Saved data entries

============================================================

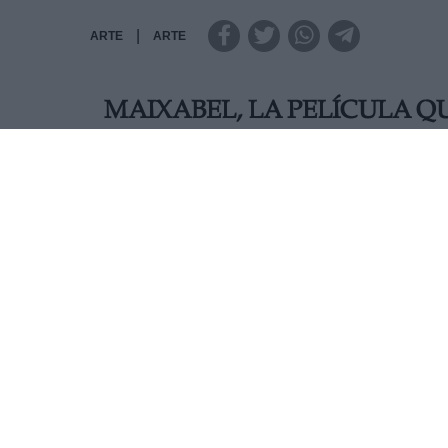
|
ARTE
ARTE
MAIXABEL, LA PELÍCULA Q
Este viernes llegará a los cines la última pelícu
el festival de San Sebastián es una de las pelí
complejos: el terrorismo y el perdón.
AUTOR RAQUEL LÓPEZ PACIOS
Mas artículos del mismo autor/a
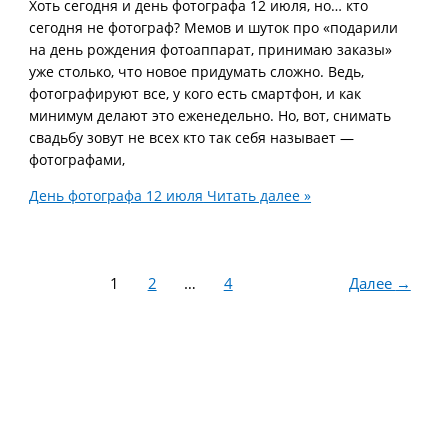
Хоть сегодня и день фотографа 12 июля, но… кто
сегодня не фотограф? Мемов и шуток про «подарили
на день рождения фотоаппарат, принимаю заказы»
уже столько, что новое придумать сложно. Ведь,
фотографируют все, у кого есть смартфон, и как
минимум делают это еженедельно. Но, вот, снимать
свадьбу зовут не всех кто так себя называет —
фотографами,
День фотографа 12 июля
Читать далее »
1
2
…
4
Далее
→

============================================================

- _TASK ITEM_
Repeat every line of text read from the records, without changing anything, and leave the pictures out of your answer.

- _EXPECTED ANSWER_
|
ARTE
ARTE
MAIXABEL, LA PELÍCULA Q
Este viernes llegará a los cines la última pelícu
el festival de San Sebastián es una de las pelí
complejos: el terrorismo y el perdón.
AUTOR RAQUEL LÓPEZ PACIOS
Mas artículos del mismo autor/a
Хоть сегодня и день фотографа 12 июля, но… кто
сегодня не фотограф? Мемов и шуток про «подарили
на день рождения фотоаппарат, принимаю заказы»
уже столько, что новое придумать сложно. Ведь,
фотографируют все, у кого есть смартфон, и как
минимум делают это еженедельно. Но, вот, снимать
свадьбу зовут не всех кто так себя называет —
фотографами,
День фотографа 12 июля
Читать далее »
1
2
…
4
Далее
→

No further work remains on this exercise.